— Захлопнись, дура, что хайло раззявила? Раньше всем позволяла, при живом мужике. И не стыдилась. Чего теперь целку из себя гнешь? Не хочешь — вякни. Подождем, — ответил самый настырный, чокеровщик бригады.
— И то верно. А то развонялась тут. Сокровище подзаборное, — поддержал его бульдозерист.
— Это я подзаборная? Ты меня поднимал, гнида недобитая?
Дашка вылила на голову бульдозериста ушат отборной брани. Тот встал, придерживаясь за шаткий брезент. Схватил бабу за плечи и вышвырнул из машины на дорогу. В снег. Та и опомниться не успела. Машина ушла, даже не притормозила. Никто не остановил, не пожалел бабу.
Дашка встала, потирая ушибленный бок.
Отпустив вслед уехавшим пригоршню брани, баба села в пушистый сугроб передохнуть, обдумать, как ей теперь поступить.
Идти вслед за машиной на деляну не было смысла. Далеко. Километров двадцать. По такому морозу лишь к потемкам придет. Зачем? Чтобы осмеянной сесть в машину и вернуться в Трудовое? Стоит ли? Но что предпринять? Ведь в бригаде ей сегодня поставят прогул. За него участковый стружку снимет. А разве она виновата?
Вернуться в село? Но что из того получится? Попадется на глаза начальству. Тоже добра не жди. А что, если ей обратиться к бугру условников? Он все споры решает сам. И его все боятся, слушаются. И Тихон его уважал. Может, он сумеет помочь?
Дашка встала. Что-то тихо стукнуло по голове. Гроздь мерзлой рябины, соскользнув с платка, упала на плечо.
Баба глянула вверх на дерево.
Одинокая голая рябина крепко держала в ветках гроздья рубиновых ягод. В них — семена. Ее дети, ее потомство и продолжение. Их она не выпустила даже в пургу, не разжала, не выронила на лютом морозе. Все целехоньки. До весны их будет лелеять. Чтоб в оттаявшее тепло земли положить. Чтоб ни одно семя не пропало, не сгнило.
Хорошая, заботливая мать. Вот только-то и угостила Дашку, пожалела по-своему, по-бабьи. Утешила.
Говорят, что рябина от переживаний за семена, что созревают лишь к морозам — позже, чем у других, багровеет листвой. Броде бабы, родившей позднего ребенка. А успеет ли вырастить, поставить на ноги? У баб от страха голова белеет. А у рябины седина свой цвет имеет. Потому как не головой, сердцем болеет за всякую ягоду. В каждой — ее радость и молодость.
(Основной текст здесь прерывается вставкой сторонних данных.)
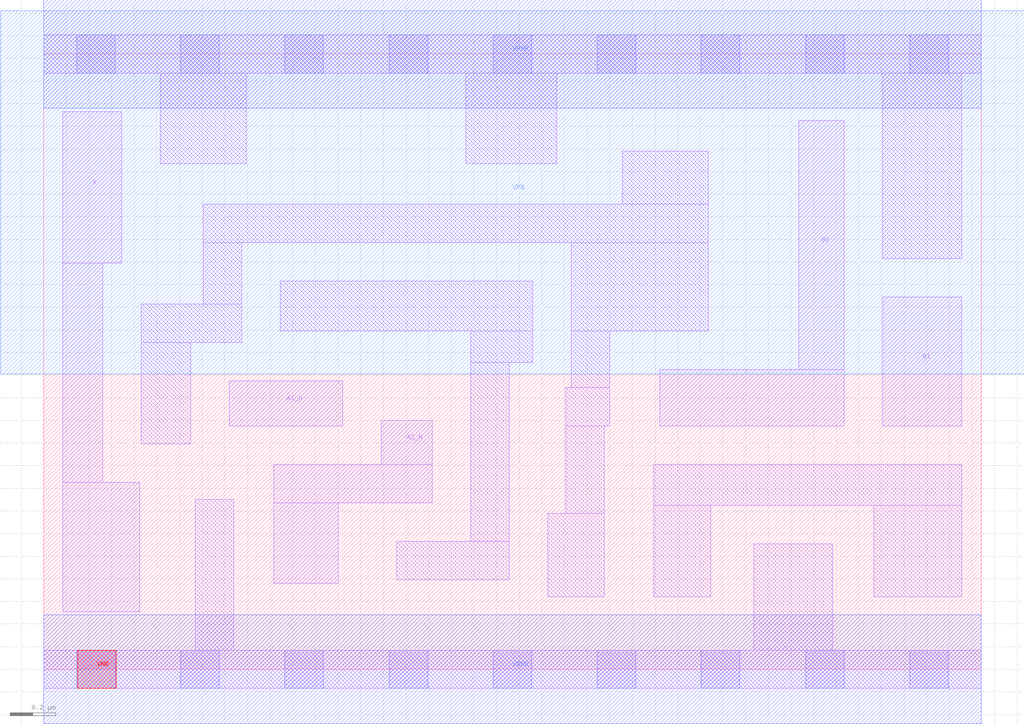
<source format=lef>
# Copyright 2020 The SkyWater PDK Authors
#
# Licensed under the Apache License, Version 2.0 (the "License");
# you may not use this file except in compliance with the License.
# You may obtain a copy of the License at
#
#     https://www.apache.org/licenses/LICENSE-2.0
#
# Unless required by applicable law or agreed to in writing, software
# distributed under the License is distributed on an "AS IS" BASIS,
# WITHOUT WARRANTIES OR CONDITIONS OF ANY KIND, either express or implied.
# See the License for the specific language governing permissions and
# limitations under the License.
#
# SPDX-License-Identifier: Apache-2.0

VERSION 5.7 ;
  NOWIREEXTENSIONATPIN ON ;
  DIVIDERCHAR "/" ;
  BUSBITCHARS "[]" ;
PROPERTYDEFINITIONS
  MACRO maskLayoutSubType STRING ;
  MACRO prCellType STRING ;
  MACRO originalViewName STRING ;
END PROPERTYDEFINITIONS
MACRO sky130_fd_sc_hdll__o2bb2a_1
  CLASS CORE ;
  FOREIGN sky130_fd_sc_hdll__o2bb2a_1 ;
  ORIGIN  0.000000  0.000000 ;
  SIZE  4.140000 BY  2.720000 ;
  SYMMETRY X Y R90 ;
  SITE unithd ;
  PIN A1_N
    ANTENNAGATEAREA  0.138600 ;
    DIRECTION INPUT ;
    USE SIGNAL ;
    PORT
      LAYER li1 ;
        RECT 0.820000 1.075000 1.320000 1.275000 ;
    END
  END A1_N
  PIN A2_N
    ANTENNAGATEAREA  0.138600 ;
    DIRECTION INPUT ;
    USE SIGNAL ;
    PORT
      LAYER li1 ;
        RECT 1.015000 0.380000 1.300000 0.735000 ;
        RECT 1.015000 0.735000 1.715000 0.905000 ;
        RECT 1.490000 0.905000 1.715000 1.100000 ;
    END
  END A2_N
  PIN B1
    ANTENNAGATEAREA  0.138600 ;
    DIRECTION INPUT ;
    USE SIGNAL ;
    PORT
      LAYER li1 ;
        RECT 3.705000 1.075000 4.055000 1.645000 ;
    END
  END B1
  PIN B2
    ANTENNAGATEAREA  0.138600 ;
    DIRECTION INPUT ;
    USE SIGNAL ;
    PORT
      LAYER li1 ;
        RECT 2.720000 1.075000 3.535000 1.325000 ;
        RECT 3.335000 1.325000 3.535000 2.425000 ;
    END
  END B2
  PIN VGND
    ANTENNADIFFAREA  0.398850 ;
    DIRECTION INOUT ;
    USE SIGNAL ;
    PORT
      LAYER met1 ;
        RECT 0.000000 -0.240000 4.140000 0.240000 ;
    END
  END VGND
  PIN VNB
    PORT
      LAYER pwell ;
        RECT 0.150000 -0.085000 0.320000 0.085000 ;
    END
  END VNB
  PIN VPB
    PORT
      LAYER nwell ;
        RECT -0.190000 1.305000 4.330000 2.910000 ;
    END
  END VPB
  PIN VPWR
    ANTENNADIFFAREA  0.839800 ;
    DIRECTION INOUT ;
    USE SIGNAL ;
    PORT
      LAYER met1 ;
        RECT 0.000000 2.480000 4.140000 2.960000 ;
    END
  END VPWR
  PIN X
    ANTENNADIFFAREA  0.471500 ;
    DIRECTION OUTPUT ;
    USE SIGNAL ;
    PORT
      LAYER li1 ;
        RECT 0.085000 0.255000 0.425000 0.825000 ;
        RECT 0.085000 0.825000 0.260000 1.795000 ;
        RECT 0.085000 1.795000 0.345000 2.465000 ;
    END
  END X
  OBS
    LAYER li1 ;
      RECT 0.000000 -0.085000 4.140000 0.085000 ;
      RECT 0.000000  2.635000 4.140000 2.805000 ;
      RECT 0.430000  0.995000 0.650000 1.445000 ;
      RECT 0.430000  1.445000 0.875000 1.615000 ;
      RECT 0.515000  2.235000 0.895000 2.635000 ;
      RECT 0.670000  0.085000 0.840000 0.750000 ;
      RECT 0.705000  1.615000 0.875000 1.885000 ;
      RECT 0.705000  1.885000 2.935000 2.055000 ;
      RECT 1.045000  1.495000 2.160000 1.715000 ;
      RECT 1.560000  0.395000 2.055000 0.565000 ;
      RECT 1.865000  2.235000 2.265000 2.635000 ;
      RECT 1.885000  0.565000 2.055000 1.355000 ;
      RECT 1.885000  1.355000 2.160000 1.495000 ;
      RECT 2.225000  0.320000 2.475000 0.690000 ;
      RECT 2.305000  0.690000 2.475000 1.075000 ;
      RECT 2.305000  1.075000 2.500000 1.245000 ;
      RECT 2.330000  1.245000 2.500000 1.495000 ;
      RECT 2.330000  1.495000 2.935000 1.885000 ;
      RECT 2.555000  2.055000 2.935000 2.290000 ;
      RECT 2.695000  0.320000 2.945000 0.725000 ;
      RECT 2.695000  0.725000 4.055000 0.905000 ;
      RECT 3.135000  0.085000 3.485000 0.555000 ;
      RECT 3.665000  0.320000 4.055000 0.725000 ;
      RECT 3.705000  1.815000 4.055000 2.635000 ;
    LAYER mcon ;
      RECT 0.145000 -0.085000 0.315000 0.085000 ;
      RECT 0.145000  2.635000 0.315000 2.805000 ;
      RECT 0.605000 -0.085000 0.775000 0.085000 ;
      RECT 0.605000  2.635000 0.775000 2.805000 ;
      RECT 1.065000 -0.085000 1.235000 0.085000 ;
      RECT 1.065000  2.635000 1.235000 2.805000 ;
      RECT 1.525000 -0.085000 1.695000 0.085000 ;
      RECT 1.525000  2.635000 1.695000 2.805000 ;
      RECT 1.985000 -0.085000 2.155000 0.085000 ;
      RECT 1.985000  2.635000 2.155000 2.805000 ;
      RECT 2.445000 -0.085000 2.615000 0.085000 ;
      RECT 2.445000  2.635000 2.615000 2.805000 ;
      RECT 2.905000 -0.085000 3.075000 0.085000 ;
      RECT 2.905000  2.635000 3.075000 2.805000 ;
      RECT 3.365000 -0.085000 3.535000 0.085000 ;
      RECT 3.365000  2.635000 3.535000 2.805000 ;
      RECT 3.825000 -0.085000 3.995000 0.085000 ;
      RECT 3.825000  2.635000 3.995000 2.805000 ;
  END
  PROPERTY maskLayoutSubType "abstract" ;
  PROPERTY prCellType "standard" ;
  PROPERTY originalViewName "layout" ;
END sky130_fd_sc_hdll__o2bb2a_1
END LIBRARY

</source>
— И ты одинешенька осталась под старость? Не к кому голову приклонить. Не с кем заботой, сомнениями поделиться. Никто не согреет. И тебе, бедолаге, надо быть сильной, чтоб выстоять. А ведь нам, бабам, зачем сильными быть? Кто придумал для нас это наказание? К чему сила? Разве бабам она нужна? Ведь и так век наш короток. Лишь одну весну цветем, а дальше — до стари маемся. И все терпим. Стужи, горе, одиночество. Разве мало? Да еще детей надо вырастить. У меня их нет. А и то неохота сдыхать собакой опозоренной. Потому как просмотрела я свою весну. Прозевала. И не увидела, как цвет мой сединой стал. Уж лучше б убили. Но меня, одну… Тогда и жалеть было бы не о чем. А теперь всякая грязь надо мной изгаляется. Тебе то неведомо. И слава Богу, что нет в тебе человечьего понимания, что не в нашей своре живешь. Иначе не ягоды, сердце измочалили б… А все потому, что трудно, милая, нам, бабам, сильными средь скотов быть. Да, впрочем, тебе это и без меня известно. А за угощение спасибо, — положила Дашка в рот мерзлую ягоду, так похожую на каплю крови. И, ссутулившись, поплелась по дороге к селу.